I'm fully aware that you're a US citizen, living in Alaska, and
receiving an inheritance from NZ. That's why I verified that NZ
will not be taxing the estate or the inheritance, nor will the US,
since the inheritance is less than the amount which qualifies for
taxation, no matter where it's being received from. And Alaska 
also has no inheritance tax. This is further supported by this 
page from the Alaska Legal Resource Center resource on the Touchngo
website, which documents the Alaska Statutes:

"Chapter 30. Inheritance and Transfer Taxes

 [Repealed, Sec. 1 ch 242 SLA 1970]."

And, as the answer linked in the comment by myoarin-ga notes, about
reporting "other income" on line 21 of form 1040: 

"TIP:  On Line 21, Other Income, do not report any non-taxable amounts
 such as child support, money or property that was inherited, willed to
 you or received as a gift or life insurance proceeds received because
 of a person?s death."

That's from the 2005 1040 form, but, as I noted earlier, this law has
not changed. In the year that I received my inheritance, I did not 
report the amount at all on my income taxes.

I hope that puts you further at ease...time to celebrate!

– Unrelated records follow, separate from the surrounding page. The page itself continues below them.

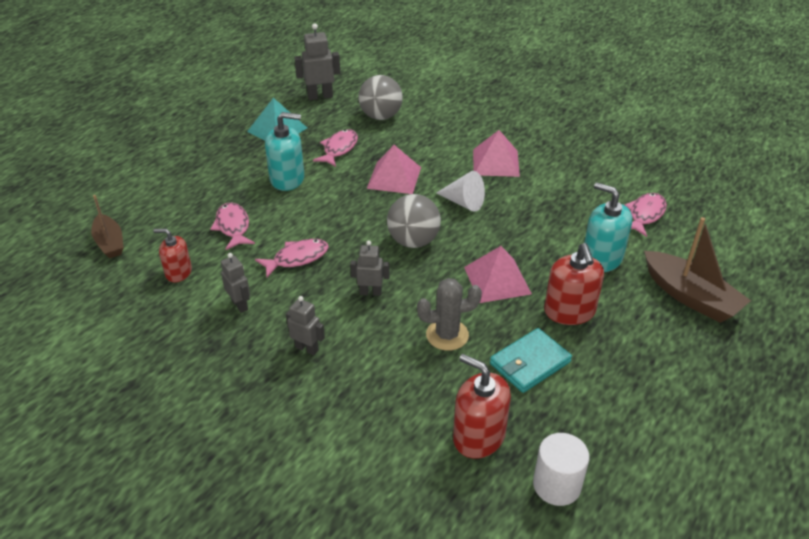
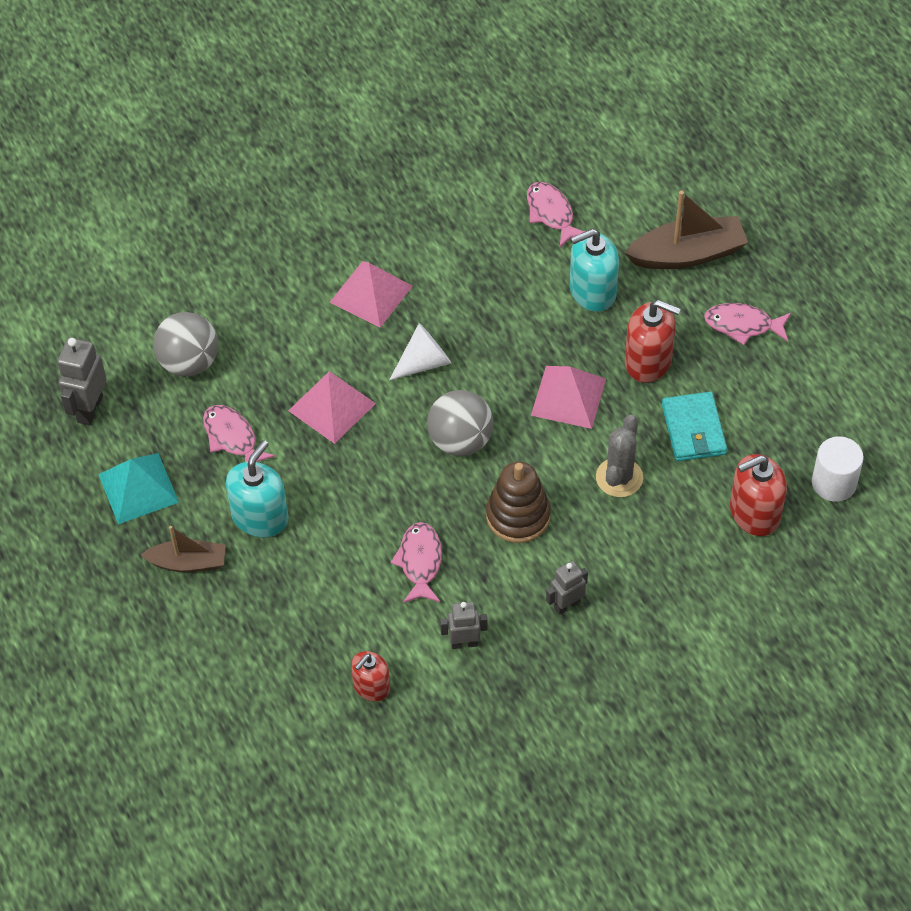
camera: 60 degrees left, 15 degrees up
brown boat [91,195,124,258] -> brown boat moved to [141,526,226,572]
pink fish [210,203,255,250] -> pink fish moved to [704,303,791,345]
grey robot [350,240,390,296] -> brown stacking toy [486,462,551,543]

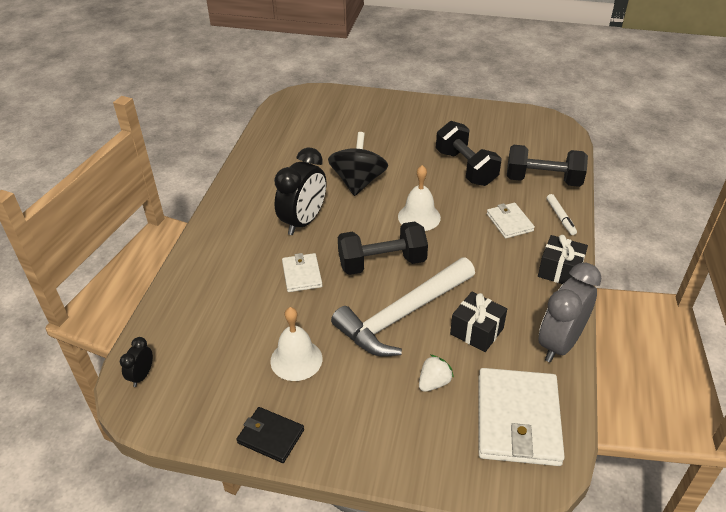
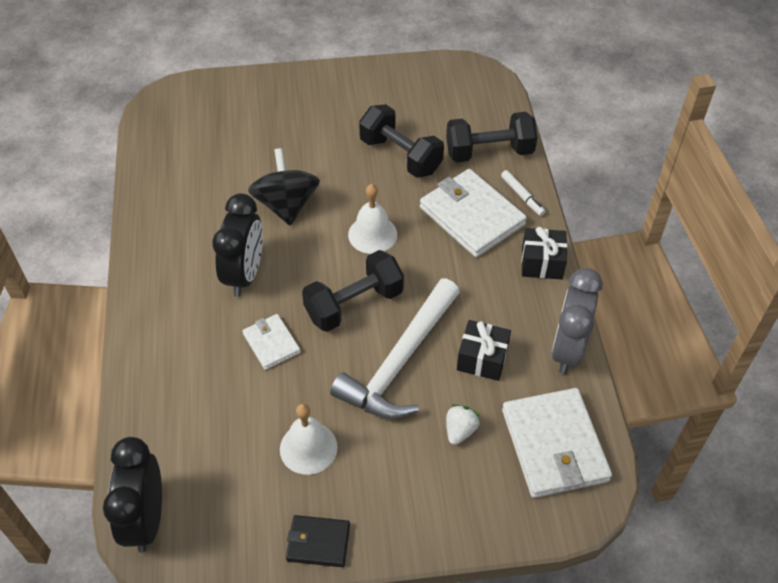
camera: 20 degrees left, 10 degrees up
black clock [120,337,153,387] -> black clock [103,437,162,553], size x2.11
white wallet [487,203,535,238] -> white wallet [420,169,527,257], size x1.87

rochelle_ann-ga rated this answer:5 out of 5 stars and gave an additional tip of: $5.00
Brilliant - thank you so much for your thorough answer. It definitely
has put me at ease, and I can't believe that I will not have to pay
ANY tax! This is such great news, so thank you, thank you, thank you!

Subject: Re: New Zealand inheritance in USD after taxes
From: myoarin-ga on 24 Jun 2006 03:25 PDT
Perhaps the answer to this similar question will help.  See the
clarification at the end of the answer:
Subject: Re: New Zealand inheritance in USD after taxes
From: sublime1-ga on 27 Jun 2006 11:34 PDT

Thanks very much for the 5 stars and the tip!